Online Marketing for Small Businesses is Hard


Let’s face it, as a local merchant, it’s become increasingly difficult to keep up with the latest and greatest online marketing platforms. First you were told you needed a website, then email marketing, then a facebook page and google advertising. Now Patch, Yelp and tons of other marketing platforms are ringing your phones asking you to spend on their platforms. It’s become an absolute nightmare, and the worst part is that even if you do end up devoting some of your marketing resources to these platforms, its impossible to establish a true ROI (return on investment) from that effort because they convey success based on likes, click throughs and impressions, not customers.

We feel your pain.

After working closely with hundreds of local business owners, we found a few key frustrations:

They wanted to see how their efforts resulted in customers, not impressions or clickthroughs
They needed suggestions that could help them achieve their goals
They didn’t know where they should focus their efforts (yelp vs facebook vs google, etc)
If you think about how an ecommerce business markets itself online, it boils dow to the following process: advertisements and promotional codes drive a consumer to their site, and the online transaction enables the ecommerce business to attribute an actual sale to a  specific marketing push.



For local, consider the following parallel process of closed loop marketing:

Step 1: Pick a promotion.

In order to focus on customer visits and sales, a marketing campaign needs to be tied to an offer or promotion. Now, these offers don’t need to be 50% like you might see in a groupon daily deal, they could be as simple as $2 off Or 10% off. This way a customer can claim the online offer to their phone and redeem the offer the next time they visit your business. And, in case a merchant does not know what offer to use, they can start with a simple, generic 10% off coupon.

Step 2: Market the offer

Based on the goal of your marketing campaign (i.e to reward loyalty or acquire customers), you should decide to post the offer on facebook, twitter, or in an email campaign, or capture web traffic from google or yelp by posting the coupon on your website.

Step 3: Get Customers

Consumers who find the offer online will use the offers next time they visit. Be sure to always ask the consumer where they found your offer.That way you can actually attribute that sale to your marketing campaign.

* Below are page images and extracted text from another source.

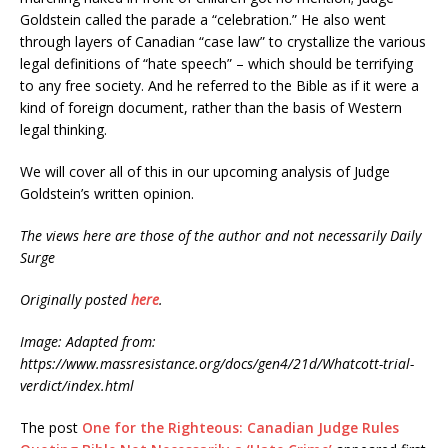
Goldstein called the parade a “celebration.” He also went
through layers of Canadian “case law” to crystallize the various
legal definitions of “hate speech” – which should be terrifying
to any free society. And he referred to the Bible as if it were a
kind of foreign document, rather than the basis of Western
legal thinking.
We will cover all of this in our upcoming analysis of Judge
Goldstein’s written opinion.
The views here are those of the author and not necessarily Daily
Surge
Originally posted
here
.
Image: Adapted from:
https://www.massresistance.org/docs/gen4/21d/Whatcott-trial-
verdict/index.html
The post
One for the Righteous: Canadian Judge Rules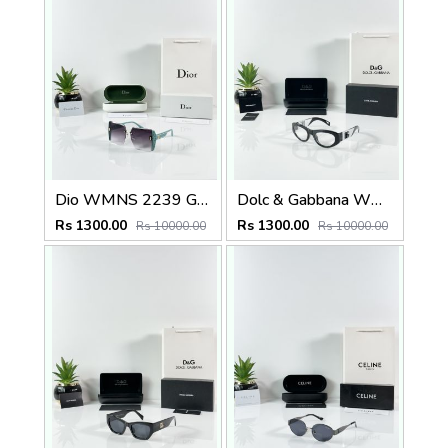
Dio WMNS 2239 Green Black DC
Dolc & Gabbana WMNS 6174 Black Frame
Rs 1300.00
Rs 1300.00
Rs 10000.00
Rs 10000.00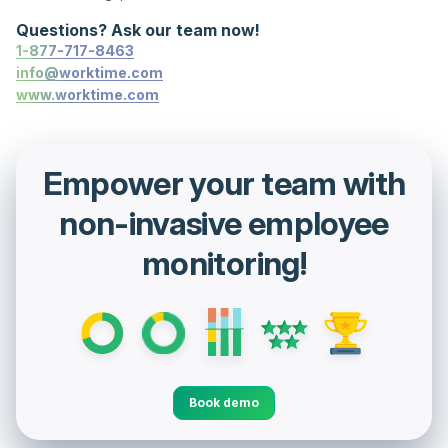
Questions? Ask our team now!
1-877-717-8463
info@worktime.com
www.worktime.com
Empower your team with
non-invasive employee
monitoring!
Book demo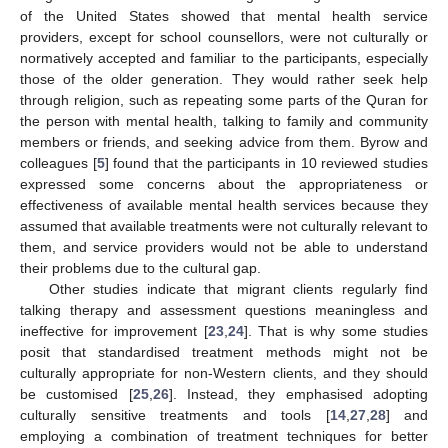
of the United States showed that mental health service
providers, except for school counsellors, were not culturally or
normatively accepted and familiar to the participants, especially
those of the older generation. They would rather seek help
through religion, such as repeating some parts of the Quran for
the person with mental health, talking to family and community
members or friends, and seeking advice from them. Byrow and
colleagues [
5
] found that the participants in 10 reviewed studies
expressed some concerns about the appropriateness or
effectiveness of available mental health services because they
assumed that available treatments were not culturally relevant to
them, and service providers would not be able to understand
their problems due to the cultural gap.
Other studies indicate that migrant clients regularly find
talking therapy and assessment questions meaningless and
ineffective for improvement [
23
,
24
]. That is why some studies
posit that standardised treatment methods might not be
culturally appropriate for non-Western clients, and they should
be customised [
25
,
26
]. Instead, they emphasised adopting
culturally sensitive treatments and tools [
14
,
27
,
28
] and
employing a combination of treatment techniques for better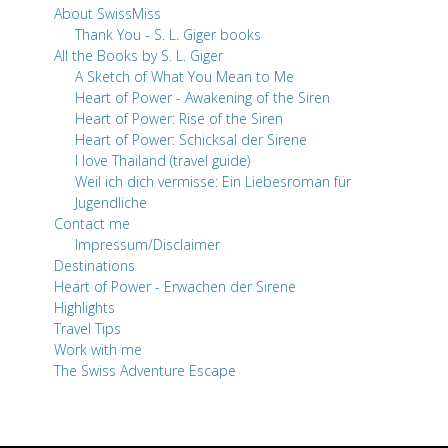
About SwissMiss
Thank You - S. L. Giger books
All the Books by S. L. Giger
A Sketch of What You Mean to Me
Heart of Power - Awakening of the Siren
Heart of Power: Rise of the Siren
Heart of Power: Schicksal der Sirene
I love Thailand (travel guide)
Weil ich dich vermisse: Ein Liebesroman für
Jugendliche
Contact me
Impressum/Disclaimer
Destinations
Heart of Power - Erwachen der Sirene
Highlights
Travel Tips
Work with me
The Swiss Adventure Escape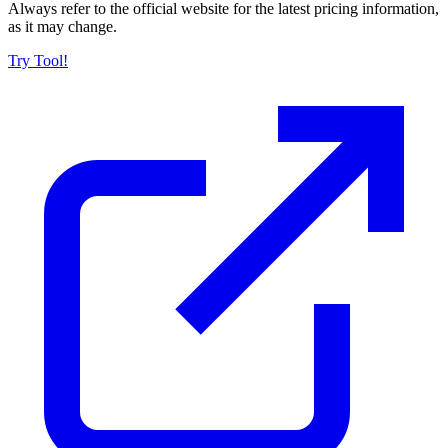
Always refer to the official website for the latest pricing information,
as it may change.
Try Tool!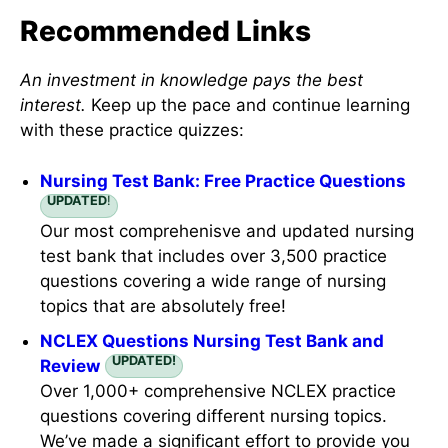
Recommended Links
An investment in knowledge pays the best
interest.
Keep up the pace and continue learning
with these practice quizzes:
Nursing Test Bank: Free Practice Questions
UPDATED
!
Our most comprehenisve and updated nursing
test bank that includes over 3,500 practice
questions covering a wide range of nursing
topics that are absolutely free!
NCLEX Questions Nursing Test Bank and
UPDATED!
Review
Over 1,000+ comprehensive NCLEX practice
questions covering different nursing topics.
We’ve made a significant effort to provide you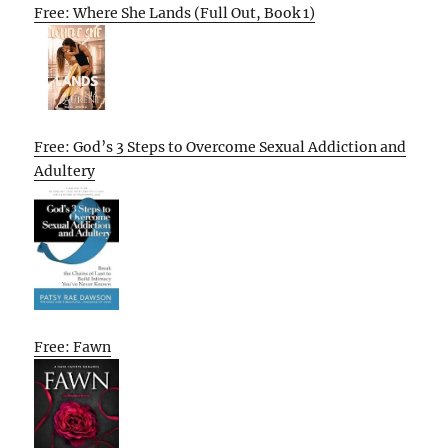
Free: Where She Lands (Full Out, Book 1)
Free: God’s 3 Steps to Overcome Sexual Addiction and
Adultery
Free: Fawn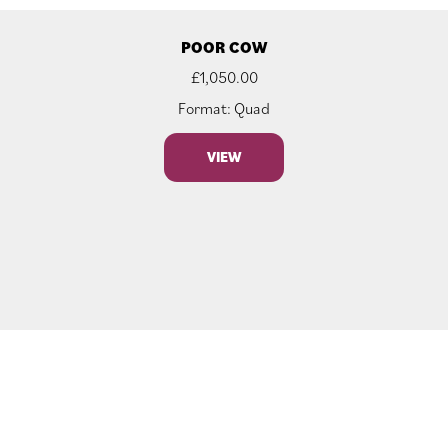
POOR COW
£
1,050.00
Format: Quad
VIEW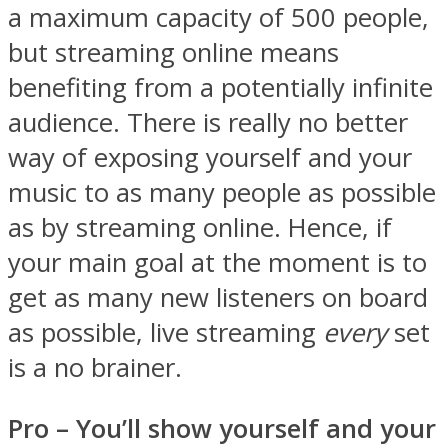
a maximum capacity of 500 people,
but streaming online means
benefiting from a potentially infinite
audience. There is really no better
way of exposing yourself and your
music to as many people as possible
as by streaming online. Hence, if
your main goal at the moment is to
get as many new listeners on board
as possible, live streaming
every
set
is a no brainer.
Pro – You
’ll show yourself and your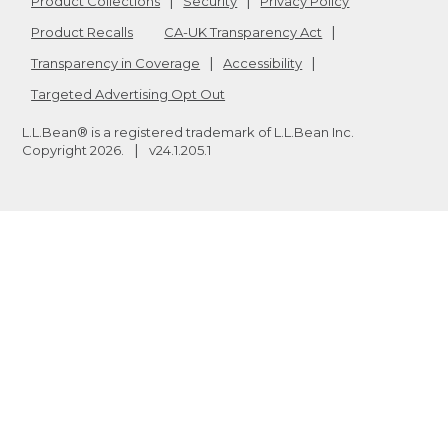
Product Collections
Security
Privacy Policy
Product Recalls
CA-UK Transparency Act
Transparency in Coverage
Accessibility
Targeted Advertising Opt Out
L.L.Bean® is a registered trademark of L.L.Bean Inc.
Copyright
2026
.
v24.1.205.1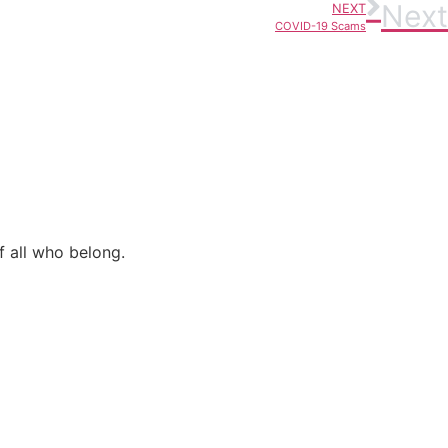
Next
NEXT
COVID-19 Scams
f all who belong.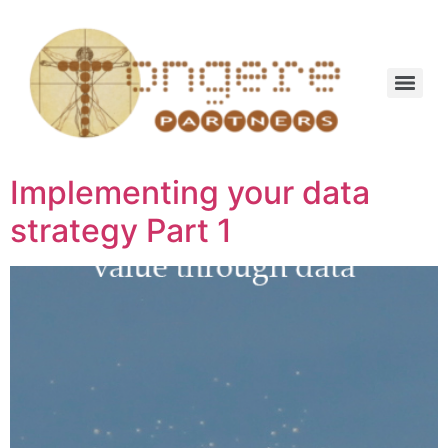
Implementing your data
strategy Part 1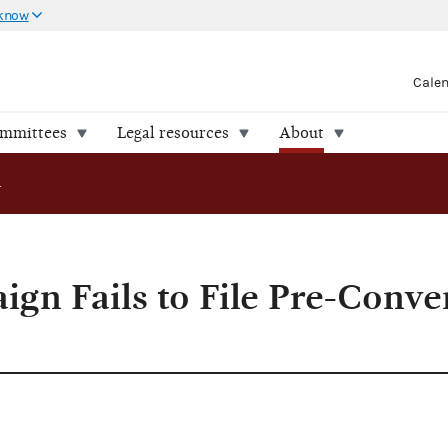
 know
Cale
ommittees
Legal resources
About
gn Fails to File Pre-Convention Report
ign Fails to File Pre-Conve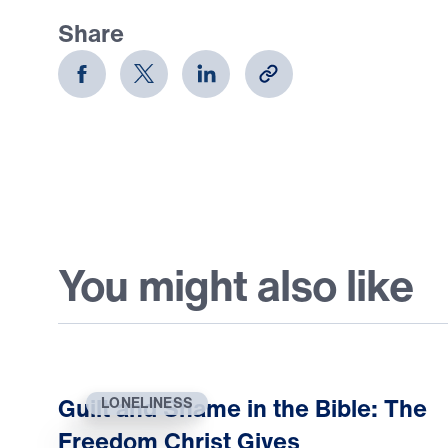
Share
You might also like
Guilt and Shame in the Bible: The
LONELINESS
Freedom Christ Gives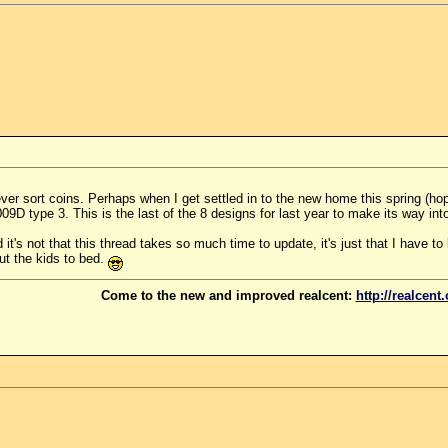
er sort coins. Perhaps when I get settled in to the new home this spring (hopef
9D type 3. This is the last of the 8 designs for last year to make its way int
it's not that this thread takes so much time to update, it's just that I have to
ut the kids to bed.
Come to the new and improved realcent:
http://realcent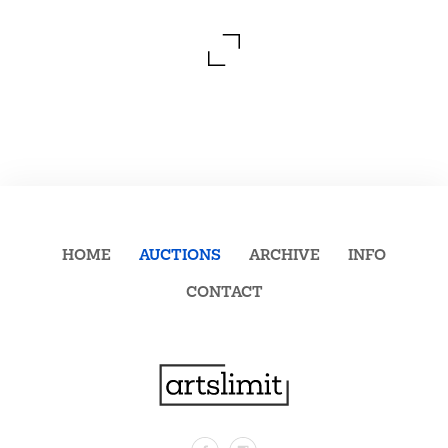
HOME
AUCTIONS
ARCHIVE
INFO
CONTACT
Facebook
Instagram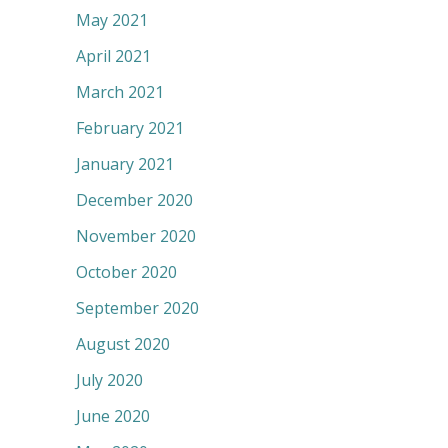
May 2021
April 2021
March 2021
February 2021
January 2021
December 2020
November 2020
October 2020
September 2020
August 2020
July 2020
June 2020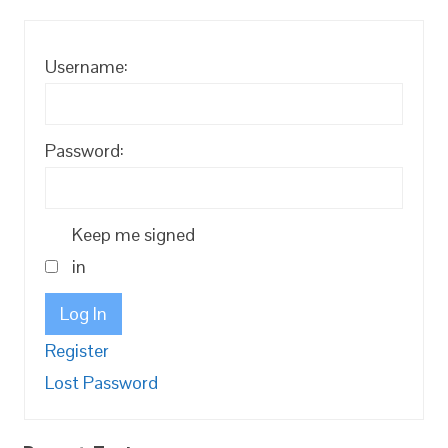
Username:
Password:
Keep me signed
in
Log In
Register
Lost Password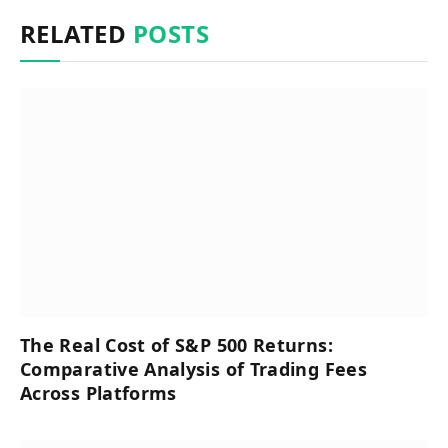
RELATED
POSTS
The Real Cost of S&P 500 Returns:
Comparative Analysis of Trading Fees
Across Platforms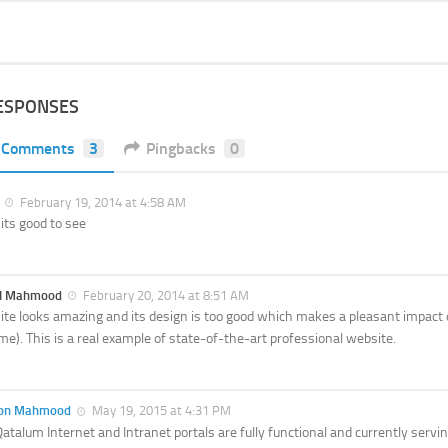
ESPONSES
Comments
3
Pingbacks
0
February 19, 2014 at 4:58 AM
its good to see
al Mahmood
February 20, 2014 at 8:51 AM
ite looks amazing and its design is too good which makes a pleasant impact 
e). This is a real example of state-of-the-art professional website.
on Mahmood
May 19, 2015 at 4:31 PM
atalum Internet and Intranet portals are fully functional and currently ser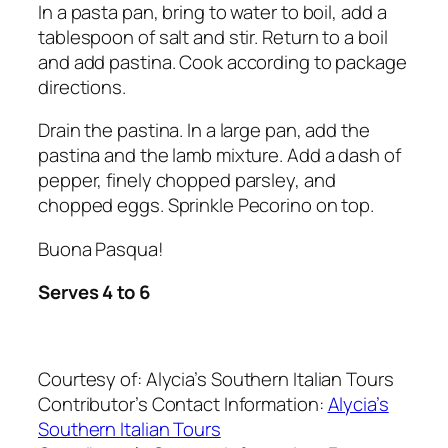
In a pasta pan, bring to water to boil, add a
tablespoon of salt and stir. Return to a boil
and add pastina. Cook according to package
directions.
Drain the pastina. In a large pan, add the
pastina and the lamb mixture. Add a dash of
pepper, finely chopped parsley, and
chopped eggs. Sprinkle Pecorino on top.
Buona Pasqua!
Serves 4 to 6
Courtesy of:
Alycia’s Southern Italian Tours
Contributor’s Contact Information:
Alycia’s
Southern Italian Tours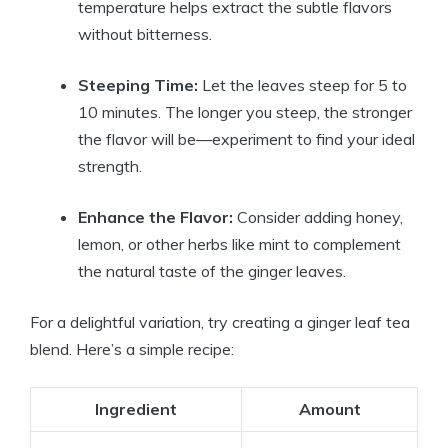
temperature helps extract the subtle flavors
without bitterness.
Steeping Time:
Let the leaves steep for 5 to
10 minutes. The longer you steep, the stronger
the flavor will be—experiment to find your ideal
strength.
Enhance the Flavor:
Consider adding honey,
lemon, or other herbs like mint to complement
the natural taste of the ginger leaves.
For a delightful variation, try creating a ginger leaf tea
blend. Here’s a simple recipe:
Ingredient
Amount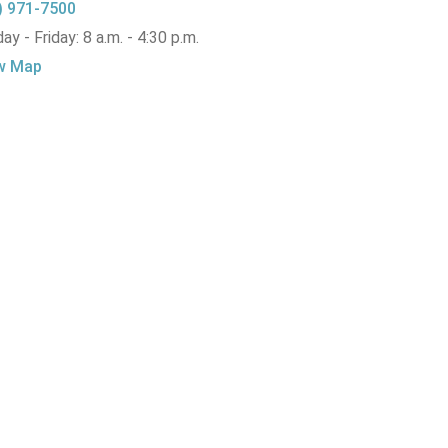
) 971-7500
y - Friday: 8 a.m. - 4:30 p.m.
w Map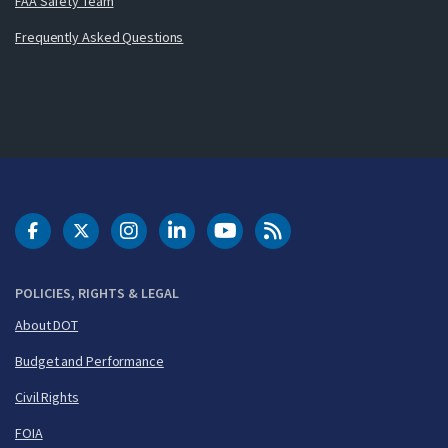
FAA Safety Team
Frequently Asked Questions
DOT Facebook
DOT Twitter
DOT Instagram
DOT LinkedIn
FAA YouTube
Cleared for Takeoff 
POLICIES, RIGHTS & LEGAL
About DOT
Budget and Performance
Civil Rights
FOIA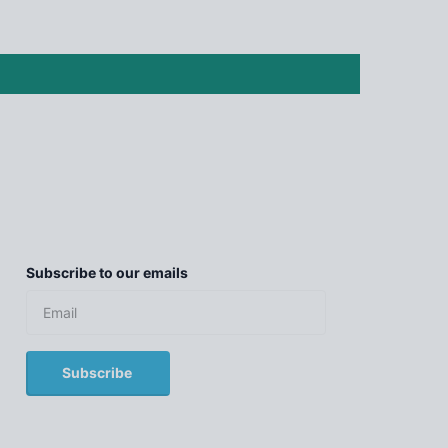
Subscribe to our emails
Subscribe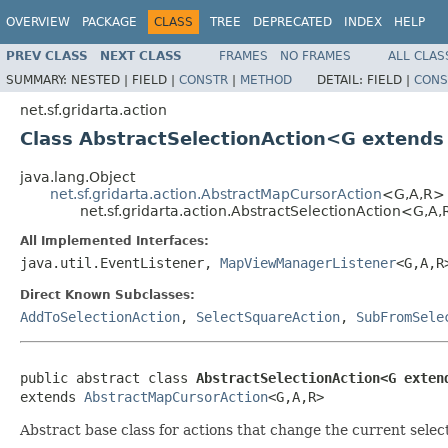
OVERVIEW
PACKAGE
CLASS
TREE
DEPRECATED
INDEX
HELP
PREV CLASS
NEXT CLASS
FRAMES
NO FRAMES
ALL CLAS
SUMMARY:
NESTED |
FIELD |
CONSTR
|
METHOD
DETAIL:
FIELD |
CONS
net.sf.gridarta.action
Class AbstractSelectionAction<G extend
java.lang.Object
net.sf.gridarta.action.AbstractMapCursorAction
<G,A,R>
net.sf.gridarta.action.AbstractSelectionAction<G,A
All Implemented Interfaces:
java.util.EventListener,
MapViewManagerListener
<G,A,
Direct Known Subclasses:
AddToSelectionAction
,
SelectSquareAction
,
SubFromSele
public abstract class 
AbstractSelectionAction<G exten
extends 
AbstractMapCursorAction
<G,A,R>
Abstract base class for actions that change the current selec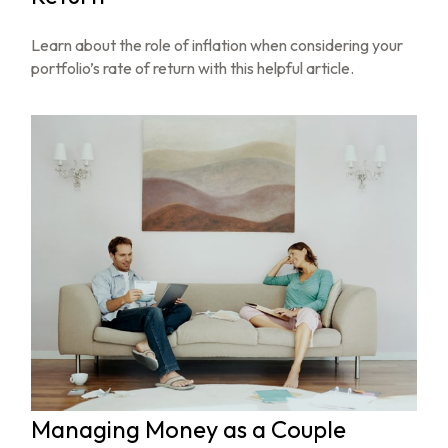
Learn about the role of inflation when considering your
portfolio’s rate of return with this helpful article.
Managing Money as a Couple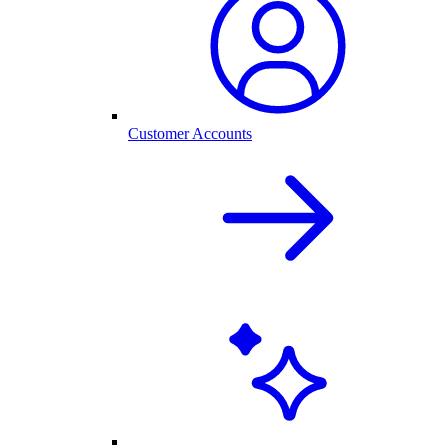
Customer Accounts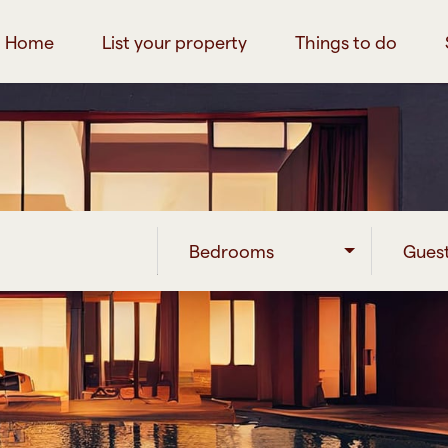
Home
List your property
Things to do
Bedrooms
Gues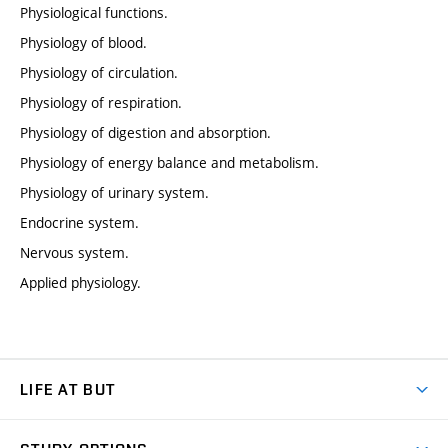
Physiological functions.
Physiology of blood.
Physiology of circulation.
Physiology of respiration.
Physiology of digestion and absorption.
Physiology of energy balance and metabolism.
Physiology of urinary system.
Endocrine system.
Nervous system.
Applied physiology.
LIFE AT BUT
BUT Ambience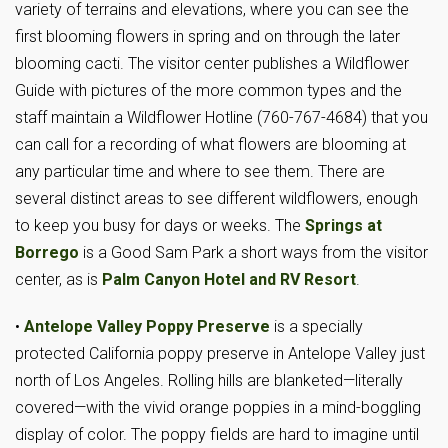
variety of terrains and elevations, where you can see the
first blooming flowers in spring and on through the later
blooming cacti. The visitor center publishes a Wildflower
Guide with pictures of the more common types and the
staff maintain a Wildflower Hotline (760-767-4684) that you
can call for a recording of what flowers are blooming at
any particular time and where to see them. There are
several distinct areas to see different wildflowers, enough
to keep you busy for days or weeks. The
Springs at
Borrego
is a Good Sam Park a short ways from the visitor
center, as is
Palm Canyon Hotel and RV Resort
.
•
Antelope Valley Poppy Preserve
is a specially
protected California poppy preserve in Antelope Valley just
north of Los Angeles. Rolling hills are blanketed—literally
covered—with the vivid orange poppies in a mind-boggling
display of color. The poppy fields are hard to imagine until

This process is known as offer-driven marketing. The offer is important because it lets you measure the effectiveness and true ROI of a marketing campaign in a way that makes sense to your business.

It’s time to answer the questions that are on everyone’s mind:  how much are facebook likes, email addresses or web visitors really worth to your business. Once you understand that, you can make an educated decision on what platforms you should use for your business and focus on driving sales from those assets.